Lord, have mercy when we know
First how vain this world below;
When its darker thoughts oppress,
Doubts perplex, and fears distress;
When the earliest gleam is given
Of the bright but distant heaven;
Then Thy strengthening grace afford;
Then, O, then, have mercy, Lord!
Source: A Book of Hymns for Public and Private Devotion (15th ed.) #204
First Line: | Lord, have mercy when we pray |
Author: | Henry Hart Milman |
Language: | English |
Copyright: | Public Domain |
Lord, have mercy when we [pray] strive. H. H. Milman. [Lent.] First published in Bishop Heber's posthumous Hymns, &c, 1827, p. 94, in 3 stanzas of 8 lines, with the refrain "Oh then, have mercy!
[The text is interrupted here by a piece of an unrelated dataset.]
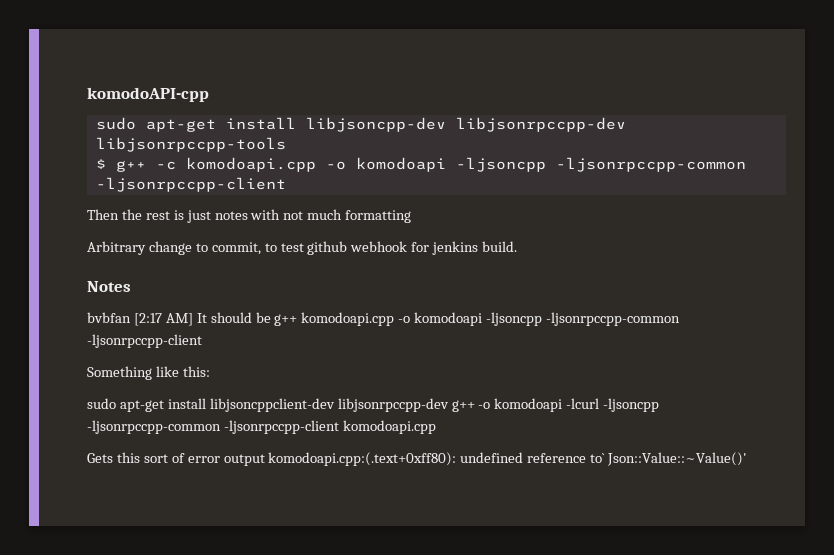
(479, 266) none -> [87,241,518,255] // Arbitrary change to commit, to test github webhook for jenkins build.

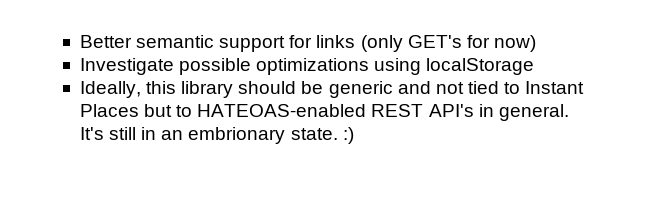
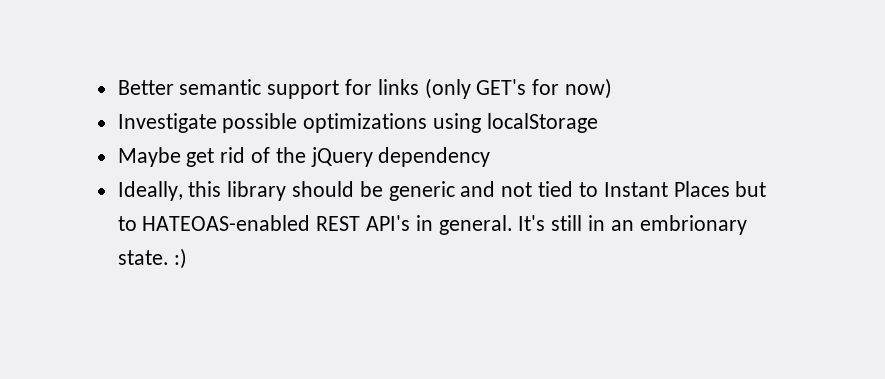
(535, 66) none -> [117,147,491,167] // Maybe get rid of the jQuery dependency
Lord I" and repeated in the author's Psalms & Hymns, 1837. In addition to its use in its original form, it is also given in several collections as “Lord, have mercy when we pray" as in the People's Hymnal, 1867; and, with stanzas ii. and iii. transposed, in the 1869 Appendix to the Society for Promoting Christian Knowledge Psalms & Hymns Because of its refrain it is sometimes regarded as a Metrical Litany.